Is your feature request related to a problem? Please describe. As a part of the segment replication design proposal, there was a concern around increased network utilisation that

This will improve indexing throughput and lower resource utilization on replicas at the expense of increased network usage. This is due to the fact that primary would generate segments on refresh/merges and would copy over generated segments to all replica copies, thereby using a significant network bandwidth.

Describe the solution you'd like To fully utilize each machine’s network bandwidth, the control flow and the data flow can be decoupled as in the segments can be pushed linearly along a chain of nodes hosting primary and replica shards first.

Primary -> Replica-1 -> Replica-2 -> Replica-N

The transfer latency can be minimized by pipelining the data transfer i.e once a copy receives some data, it starts forwarding immediately. Thus, each machine’s full outbound bandwidth can be used to transfer the data as fast as possible. Upon data transfer completion we can do the control flow(publish checkpoint metadata), which can go like primary publishing checkpoint concurrently

Primary -> Replica 1 || Replica 2 || Replica 3

This can be done without changing the replication strategy, by maintaining the chaining order on the leader along side in-sync allocation ids

There are similar strategies used at GFS to avoid network bottleneck on a single node https://static.googleusercontent.com/media/research.google.com/en//archive/gfs-sosp2003.pdf

Describe alternatives you've considered A clear and concise description of any alternative solutions or features you've considered.

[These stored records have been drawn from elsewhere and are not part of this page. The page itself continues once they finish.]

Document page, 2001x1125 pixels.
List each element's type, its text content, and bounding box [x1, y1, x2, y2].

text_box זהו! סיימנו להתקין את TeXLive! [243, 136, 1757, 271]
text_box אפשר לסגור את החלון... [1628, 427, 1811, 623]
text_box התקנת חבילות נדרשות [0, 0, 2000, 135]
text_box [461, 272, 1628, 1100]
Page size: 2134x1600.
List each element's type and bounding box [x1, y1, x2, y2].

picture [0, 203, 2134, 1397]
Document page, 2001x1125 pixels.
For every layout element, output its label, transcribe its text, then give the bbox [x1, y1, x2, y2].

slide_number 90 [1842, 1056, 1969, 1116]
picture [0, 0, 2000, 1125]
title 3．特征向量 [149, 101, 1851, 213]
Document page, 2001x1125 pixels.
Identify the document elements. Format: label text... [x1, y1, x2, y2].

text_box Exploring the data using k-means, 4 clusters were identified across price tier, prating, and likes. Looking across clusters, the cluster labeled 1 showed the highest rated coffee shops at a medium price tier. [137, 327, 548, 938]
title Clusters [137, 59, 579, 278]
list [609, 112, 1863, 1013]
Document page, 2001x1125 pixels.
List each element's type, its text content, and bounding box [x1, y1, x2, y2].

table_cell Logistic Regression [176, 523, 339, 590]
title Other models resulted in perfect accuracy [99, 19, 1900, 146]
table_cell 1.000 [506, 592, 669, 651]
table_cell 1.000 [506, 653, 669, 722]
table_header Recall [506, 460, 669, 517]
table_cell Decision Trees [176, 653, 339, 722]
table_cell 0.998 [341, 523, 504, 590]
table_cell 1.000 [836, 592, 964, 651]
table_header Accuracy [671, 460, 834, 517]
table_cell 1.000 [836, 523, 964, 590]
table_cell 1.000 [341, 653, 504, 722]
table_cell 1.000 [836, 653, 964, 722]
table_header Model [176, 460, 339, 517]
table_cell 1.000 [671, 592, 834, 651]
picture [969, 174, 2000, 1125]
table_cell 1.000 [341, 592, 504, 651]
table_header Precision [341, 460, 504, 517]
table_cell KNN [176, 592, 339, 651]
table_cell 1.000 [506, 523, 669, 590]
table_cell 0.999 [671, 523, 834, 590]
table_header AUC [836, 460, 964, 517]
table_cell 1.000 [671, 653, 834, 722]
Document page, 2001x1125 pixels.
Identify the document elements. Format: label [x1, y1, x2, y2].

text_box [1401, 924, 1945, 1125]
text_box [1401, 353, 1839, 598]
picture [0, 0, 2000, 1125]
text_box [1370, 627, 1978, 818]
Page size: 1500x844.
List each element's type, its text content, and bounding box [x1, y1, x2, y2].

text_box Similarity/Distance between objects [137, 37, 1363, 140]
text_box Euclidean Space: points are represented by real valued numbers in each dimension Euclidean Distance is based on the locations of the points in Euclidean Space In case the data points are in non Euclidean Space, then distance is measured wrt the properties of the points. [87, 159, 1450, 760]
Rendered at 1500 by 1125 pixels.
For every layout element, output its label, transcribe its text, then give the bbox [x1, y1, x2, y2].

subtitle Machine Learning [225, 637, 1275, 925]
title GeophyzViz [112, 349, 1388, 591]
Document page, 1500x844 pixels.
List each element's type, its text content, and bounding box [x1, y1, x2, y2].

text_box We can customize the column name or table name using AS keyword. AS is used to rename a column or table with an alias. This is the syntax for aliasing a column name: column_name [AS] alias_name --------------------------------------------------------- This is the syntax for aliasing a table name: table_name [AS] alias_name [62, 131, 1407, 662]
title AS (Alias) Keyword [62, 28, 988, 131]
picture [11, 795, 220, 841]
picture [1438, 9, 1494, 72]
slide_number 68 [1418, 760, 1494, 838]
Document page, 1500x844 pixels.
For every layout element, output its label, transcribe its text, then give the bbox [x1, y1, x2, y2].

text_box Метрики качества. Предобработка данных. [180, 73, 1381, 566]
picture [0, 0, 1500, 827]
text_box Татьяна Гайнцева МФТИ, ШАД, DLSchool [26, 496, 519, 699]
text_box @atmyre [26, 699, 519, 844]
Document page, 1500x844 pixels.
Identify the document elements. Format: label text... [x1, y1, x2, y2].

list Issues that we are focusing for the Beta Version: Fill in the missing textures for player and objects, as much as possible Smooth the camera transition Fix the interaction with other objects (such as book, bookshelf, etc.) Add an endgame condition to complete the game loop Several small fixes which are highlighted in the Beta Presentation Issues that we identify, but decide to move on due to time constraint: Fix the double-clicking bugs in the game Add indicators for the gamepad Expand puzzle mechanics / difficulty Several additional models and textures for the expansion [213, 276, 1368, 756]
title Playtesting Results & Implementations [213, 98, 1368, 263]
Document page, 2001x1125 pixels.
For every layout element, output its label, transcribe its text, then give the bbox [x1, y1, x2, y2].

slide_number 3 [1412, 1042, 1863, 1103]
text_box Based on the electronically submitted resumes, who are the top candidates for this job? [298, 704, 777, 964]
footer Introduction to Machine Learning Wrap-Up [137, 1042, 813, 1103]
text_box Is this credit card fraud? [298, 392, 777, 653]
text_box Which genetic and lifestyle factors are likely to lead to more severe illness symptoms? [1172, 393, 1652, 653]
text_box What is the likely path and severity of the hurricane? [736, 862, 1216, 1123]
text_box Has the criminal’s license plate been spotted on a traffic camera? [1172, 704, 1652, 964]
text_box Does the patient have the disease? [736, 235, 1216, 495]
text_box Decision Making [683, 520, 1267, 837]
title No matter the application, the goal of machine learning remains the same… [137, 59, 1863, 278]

Additional context Add any other context or screenshots about the feature request here.

Aug 17 '22 19:08 Bukhtawar

This is a good idea and can improve network performance depending on the cluster topology.

Think of this example: N1: P1, R2,R3 N2: P2, R1,R3 N3: P3, R1, R2

With this topology, primary to all would be same as replicas acting as repeaters. However, this approach will greatly improve network performance if the cluster topology is not optimum.

Sep 15 '22 09:09 itiyama

The only trade-off I see is that changes might take longer to be available on all replicas. We might have to implement this in a way that replica doesn't wait for the entire diff and forwards the individual chunk to next replica as soon as it receives.

Also, we might need to depend on a push based model to achieve this.

Sep 27 '22 15:09 ankitkala

The only trade-off I see is that changes might take longer to be available on all replicas. We might have to implement this in a way that replica doesn't wait for the entire diff and forwards the individual chunk to next replica as soon as it receives.

Thats already captured in the description above "The transfer latency can be minimized by pipelining the data transfer i.e once a copy receives some data, it starts forwarding immediately"

Also, we might need to depend on a push based model to achieve this.

The uber idea here is the transfer mechanism can be agnostic as long as we separate data and control flow. This can be achieved with a pull based transfer by simply inverting the chain which will depend largely on how quickly can one copy pull data from its peer in the chain

Primary <- Replica-1 <- Replica-2 <- Replica-N

Sep 27 '22 15:09 Bukhtawar

Brainstorming an implementation of this within our current segrep architecture. This is just high level, would need to POC this to see how we could refactor & make this fit.

The control flow could be tracked in ReplicationTracker and updated via cluster state events, then each shard in a group knows the next link in the chain and can react to node/shard drops.
Update existing checkpoint publisher from primary to only publish the update to its immediate peer. Alternatively, add a polling mechanism to fetch the latest cp from the sender and ditch the refresh listener entirely.
An update to SegmentReplicationTargetService/Target would need to be made to initiate sending the cp metadata & segments to the next shard in the chain once received. Alternatively, a polling mechanism to fetch the latest cp similar to step 2.
PrimaryShardReplicationSource can be renamed as it has no hard restriction on the source operating as the Primary.

Oct 11 '22 17:10 mch2